◆ **Entries shown**:
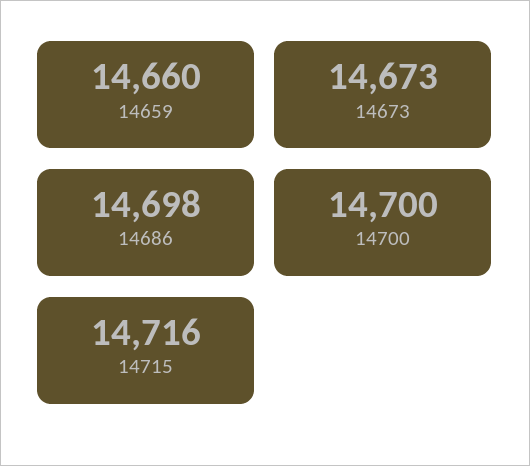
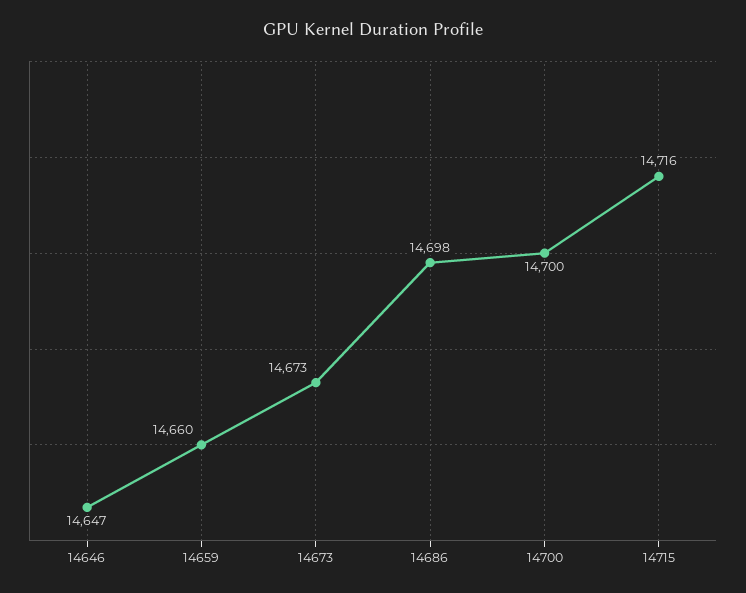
  {
    "14659": 14660,
    "14673": 14673,
    "14686": 14698,
    "14700": 14700,
-   "14715": 14716
+   "14715": 14716,
+   "14646": 14647
  }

◆ **Instruction**: Each entry is to be given again exactly as it stands, with its pictures removed.

◆ **Solution to this exercise**:
  {
    "14659": 14660,
    "14673": 14673,
    "14686": 14698,
    "14700": 14700,
-   "14715": 14716
+   "14715": 14716,
+   "14646": 14647
  }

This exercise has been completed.